| PROVIDED MATERIAL |
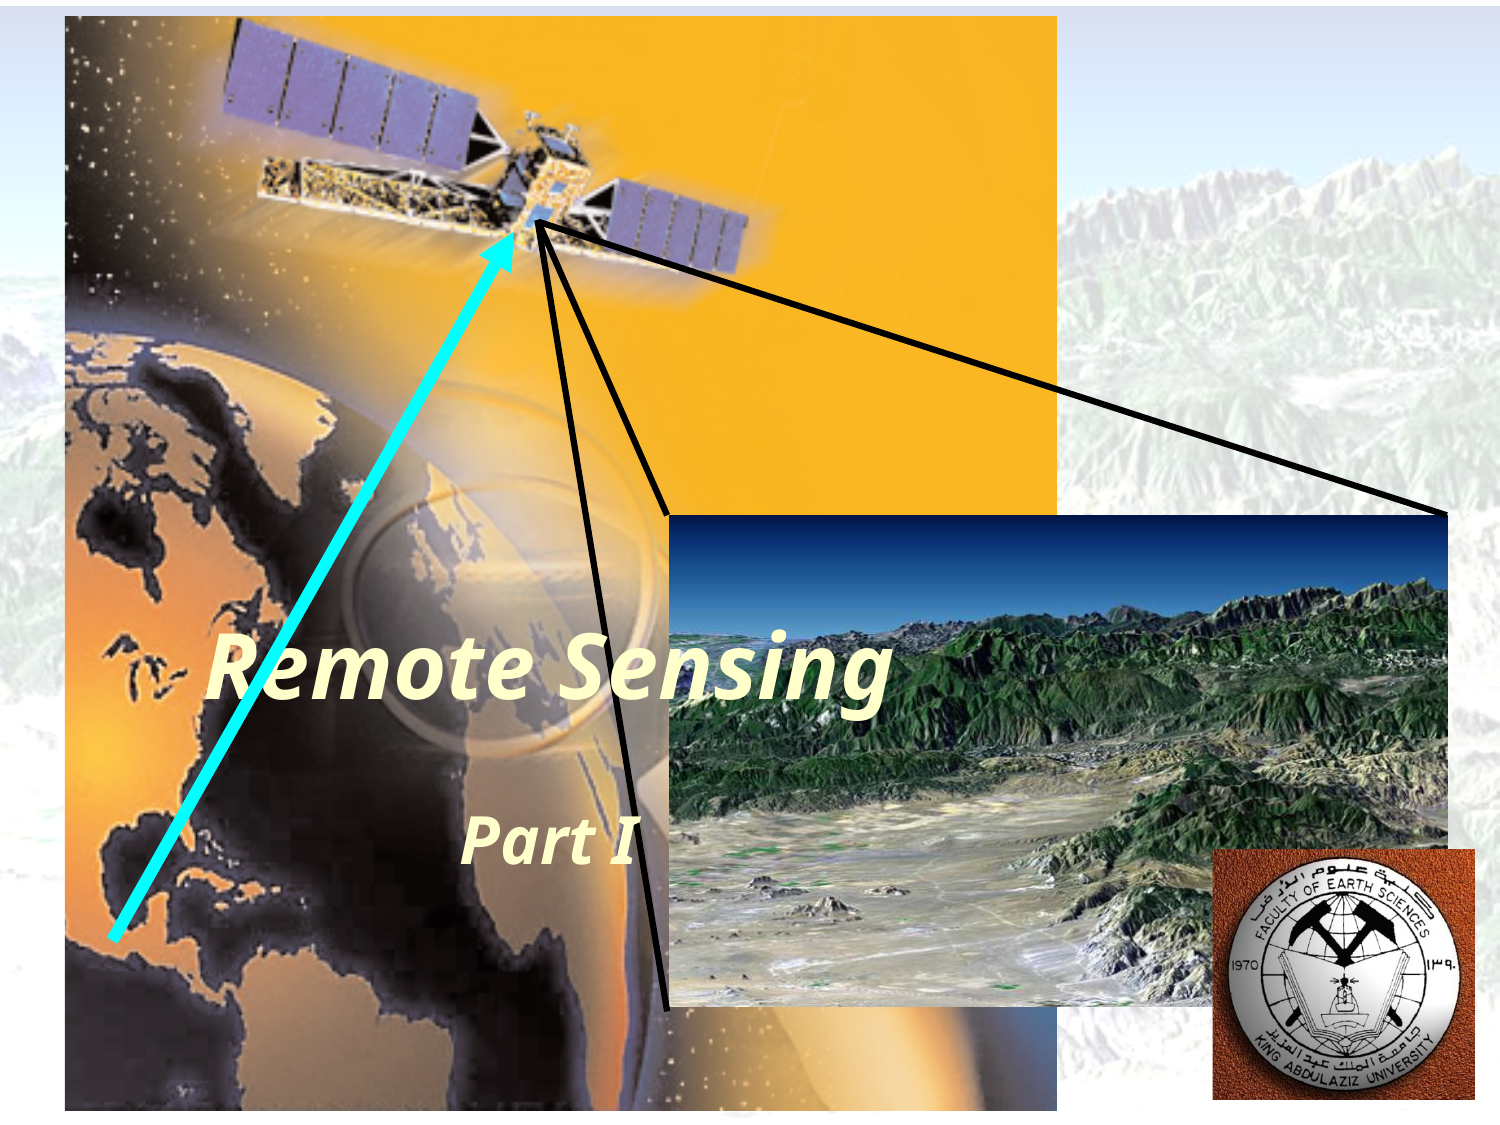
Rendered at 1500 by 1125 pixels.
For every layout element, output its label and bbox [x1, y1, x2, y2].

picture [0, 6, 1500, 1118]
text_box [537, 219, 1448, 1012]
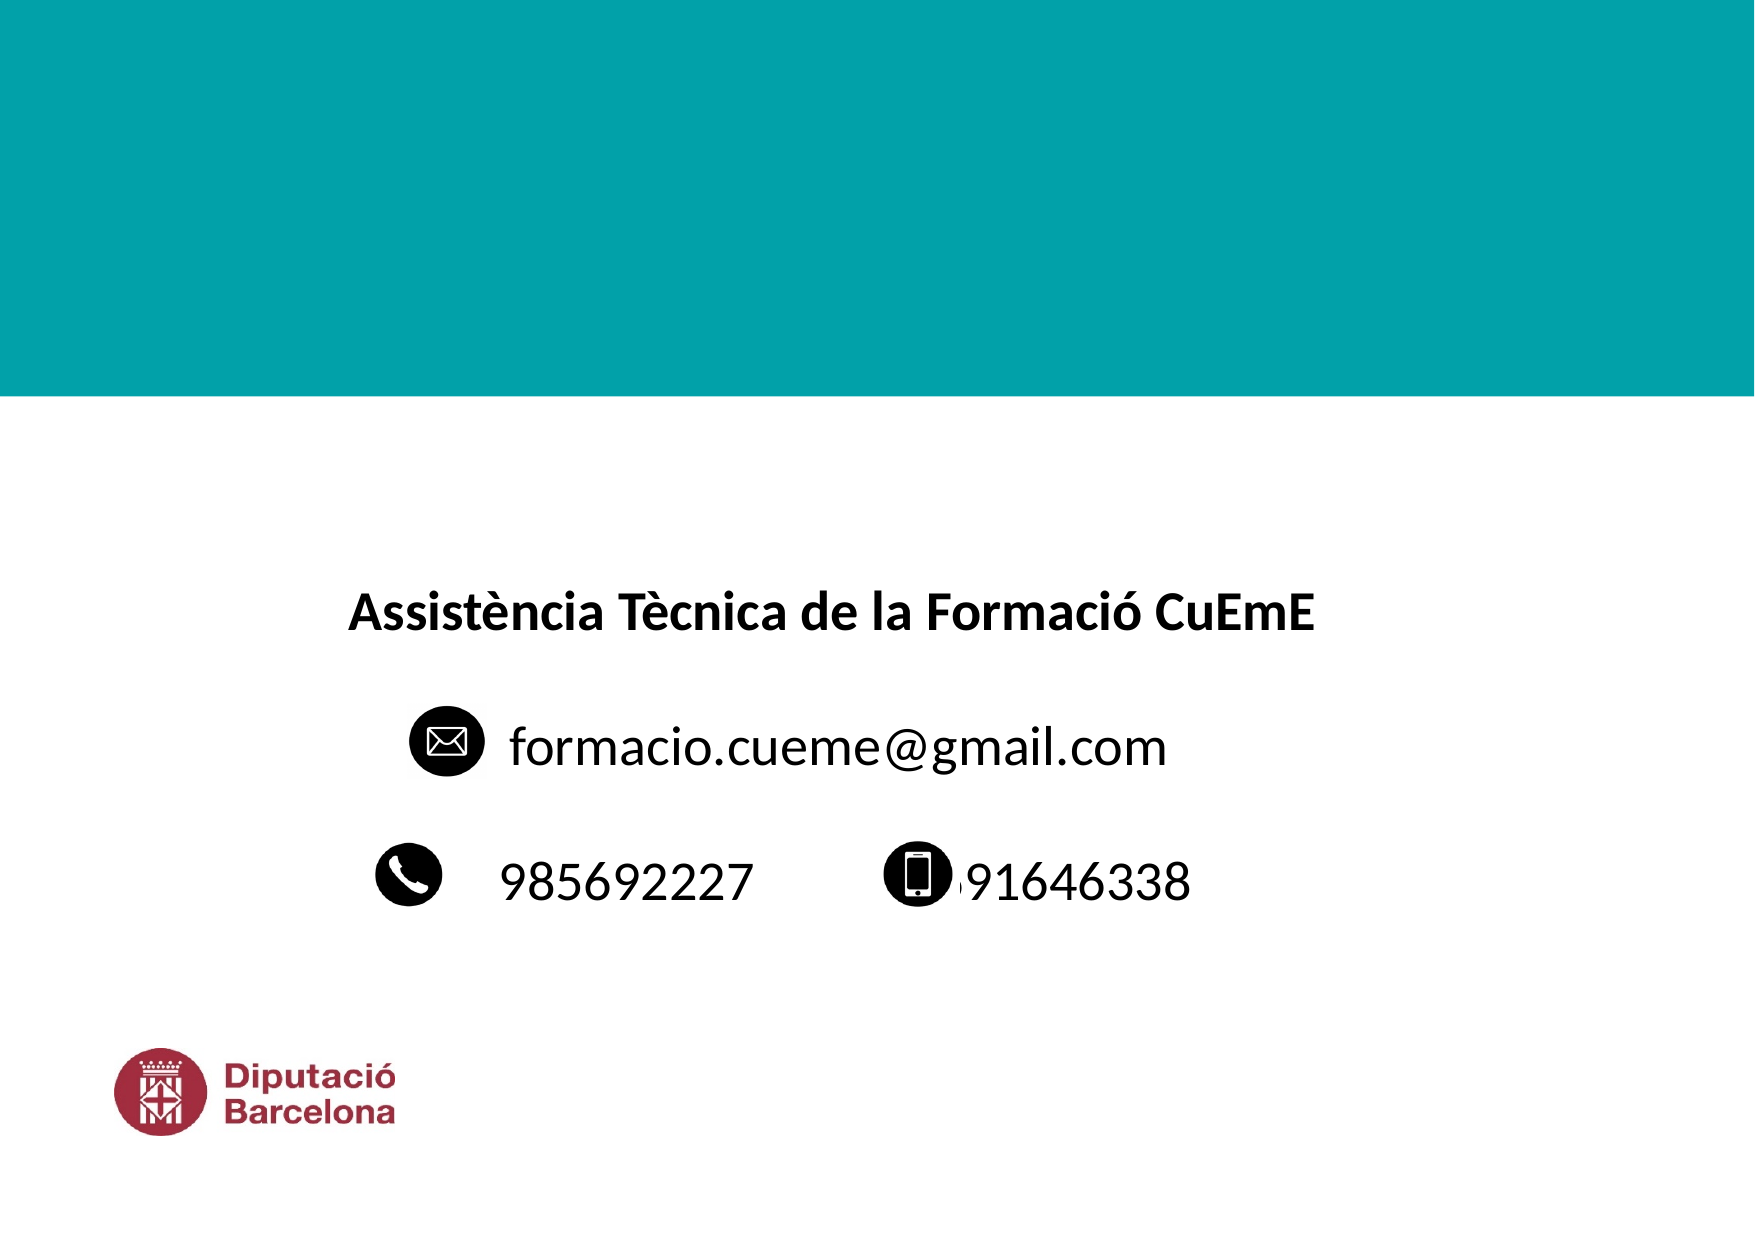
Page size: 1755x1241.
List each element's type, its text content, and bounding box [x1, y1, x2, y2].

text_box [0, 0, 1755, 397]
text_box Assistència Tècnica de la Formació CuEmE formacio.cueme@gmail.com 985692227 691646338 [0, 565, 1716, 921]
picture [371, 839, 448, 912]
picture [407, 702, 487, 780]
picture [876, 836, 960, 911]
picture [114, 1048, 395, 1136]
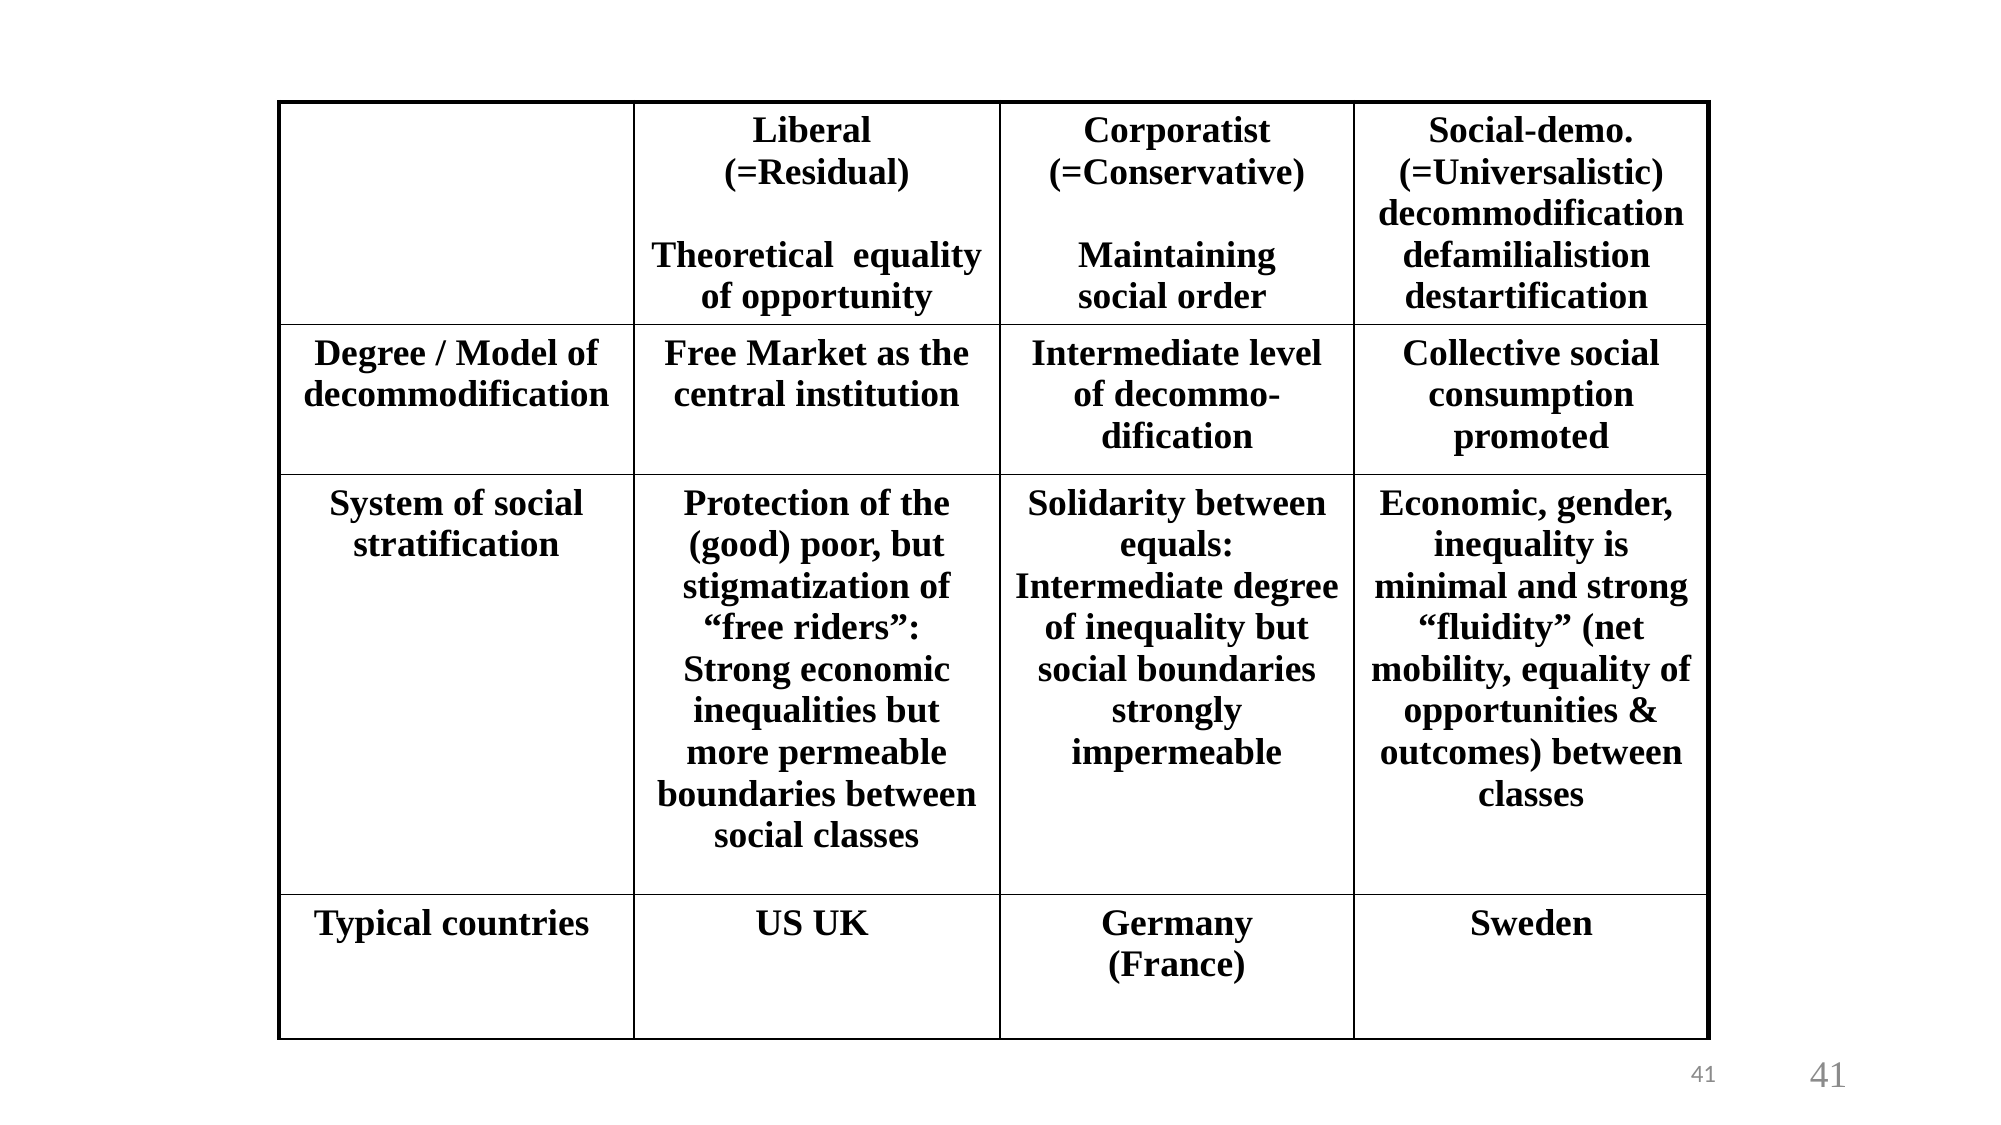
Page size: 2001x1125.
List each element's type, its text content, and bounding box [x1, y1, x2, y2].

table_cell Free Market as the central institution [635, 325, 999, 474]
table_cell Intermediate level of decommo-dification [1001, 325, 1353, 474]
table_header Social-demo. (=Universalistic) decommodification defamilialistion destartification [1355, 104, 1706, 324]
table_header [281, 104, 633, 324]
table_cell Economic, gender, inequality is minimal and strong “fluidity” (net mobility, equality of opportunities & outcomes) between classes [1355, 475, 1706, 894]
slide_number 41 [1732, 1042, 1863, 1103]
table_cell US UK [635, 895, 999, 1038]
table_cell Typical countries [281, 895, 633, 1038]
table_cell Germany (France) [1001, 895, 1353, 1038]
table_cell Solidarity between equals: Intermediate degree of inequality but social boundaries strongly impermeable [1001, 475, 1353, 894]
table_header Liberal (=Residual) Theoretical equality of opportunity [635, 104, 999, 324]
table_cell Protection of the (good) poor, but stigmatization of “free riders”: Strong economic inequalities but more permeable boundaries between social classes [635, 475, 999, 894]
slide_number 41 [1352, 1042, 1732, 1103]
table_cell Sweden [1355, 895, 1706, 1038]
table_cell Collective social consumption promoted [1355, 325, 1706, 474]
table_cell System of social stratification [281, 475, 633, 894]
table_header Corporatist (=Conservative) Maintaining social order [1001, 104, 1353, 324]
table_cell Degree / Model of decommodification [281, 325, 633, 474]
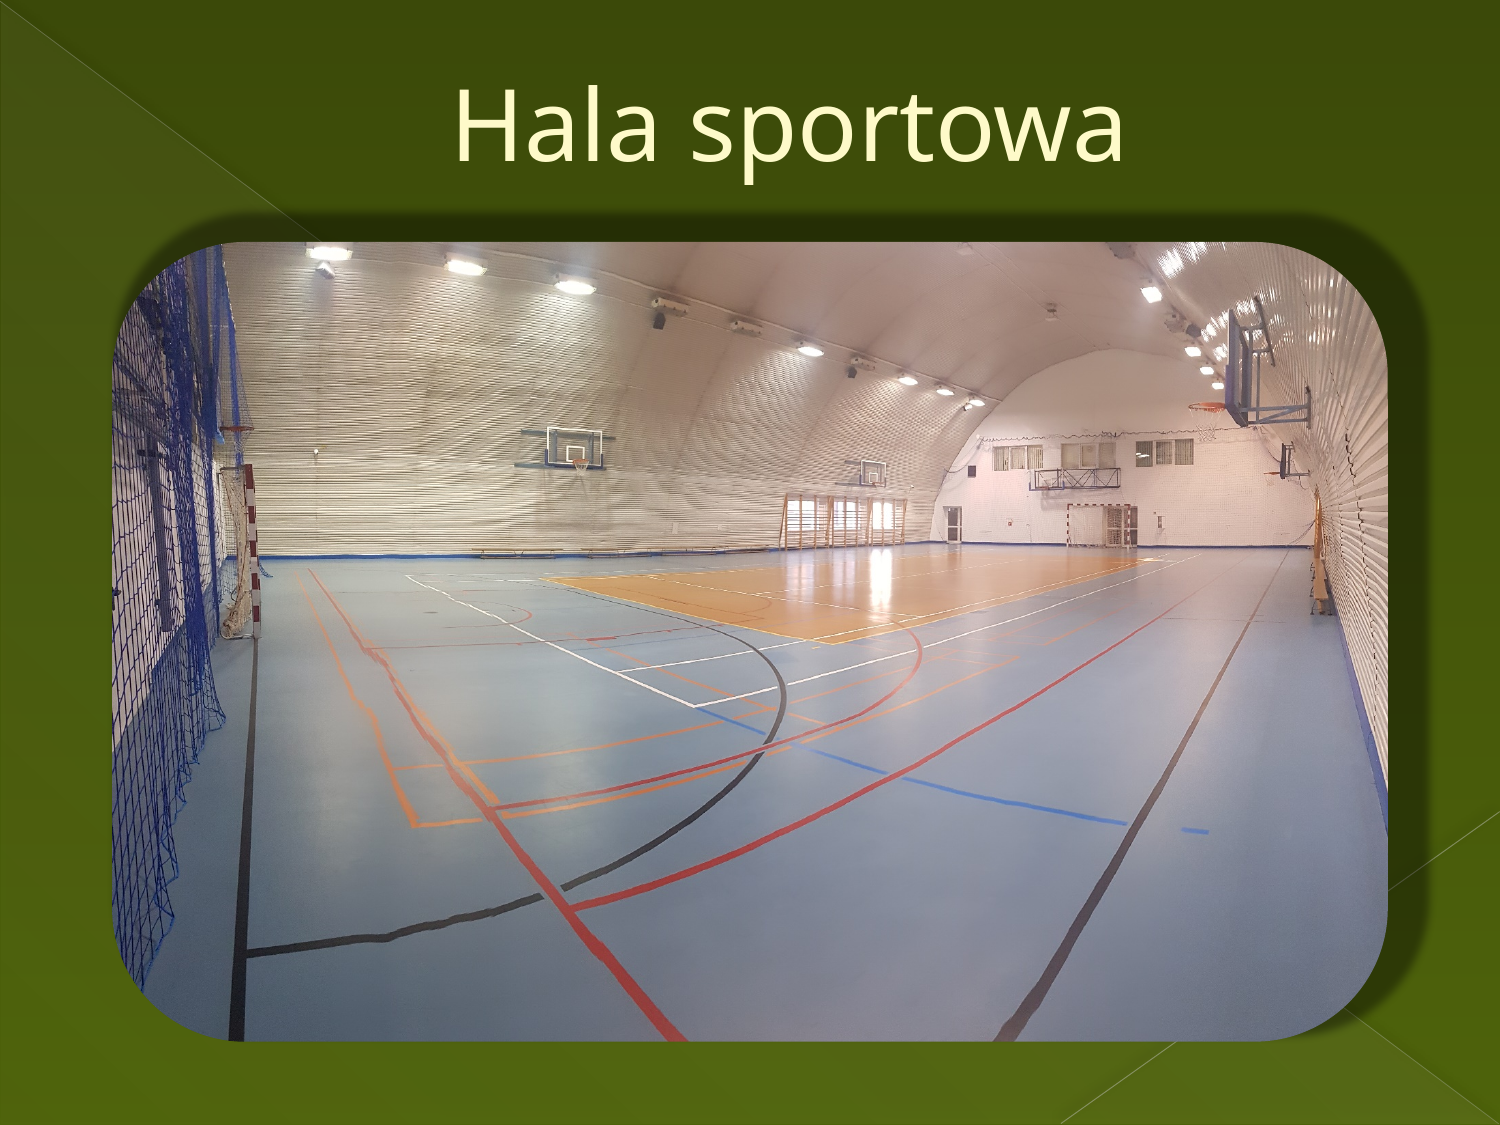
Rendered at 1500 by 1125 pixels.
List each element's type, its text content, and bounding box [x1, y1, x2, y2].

| WHAT YOU HAVE TO DO |
When you copy the data above, keep each line exact and omit the pictures.

| EXPECTED OUTPUT |
Rendered at 1500 by 1125 pixels.
For every layout element, output its label and bbox [x1, y1, x2, y2].

picture [0, 6, 1500, 1118]
text_box [537, 219, 1448, 1012]
Page size: 1755x1241.
List each element's type, its text content, and bounding box [x1, y1, x2, y2].

text_box [0, 0, 1755, 397]
text_box Assistència Tècnica de la Formació CuEmE formacio.cueme@gmail.com 985692227 691646338 [0, 565, 1716, 921]
picture [371, 839, 448, 912]
picture [407, 702, 487, 780]
picture [876, 836, 960, 911]
picture [114, 1048, 395, 1136]
Page size: 2001x1125.
List each element's type, its text content, and bounding box [x1, y1, x2, y2].

table_cell Free Market as the central institution [635, 325, 999, 474]
table_cell Intermediate level of decommo-dification [1001, 325, 1353, 474]
table_header Social-demo. (=Universalistic) decommodification defamilialistion destartification [1355, 104, 1706, 324]
table_header [281, 104, 633, 324]
table_cell Economic, gender, inequality is minimal and strong “fluidity” (net mobility, equality of opportunities & outcomes) between classes [1355, 475, 1706, 894]
slide_number 41 [1732, 1042, 1863, 1103]
table_cell US UK [635, 895, 999, 1038]
table_cell Typical countries [281, 895, 633, 1038]
table_cell Germany (France) [1001, 895, 1353, 1038]
table_cell Solidarity between equals: Intermediate degree of inequality but social boundaries strongly impermeable [1001, 475, 1353, 894]
table_header Liberal (=Residual) Theoretical equality of opportunity [635, 104, 999, 324]
table_cell Protection of the (good) poor, but stigmatization of “free riders”: Strong economic inequalities but more permeable boundaries between social classes [635, 475, 999, 894]
slide_number 41 [1352, 1042, 1732, 1103]
table_cell Sweden [1355, 895, 1706, 1038]
table_cell Collective social consumption promoted [1355, 325, 1706, 474]
table_cell System of social stratification [281, 475, 633, 894]
table_header Corporatist (=Conservative) Maintaining social order [1001, 104, 1353, 324]
table_cell Degree / Model of decommodification [281, 325, 633, 474]
Rendered at 1500 by 1125 pixels.
List each element's type, its text content, and bounding box [x1, y1, x2, y2].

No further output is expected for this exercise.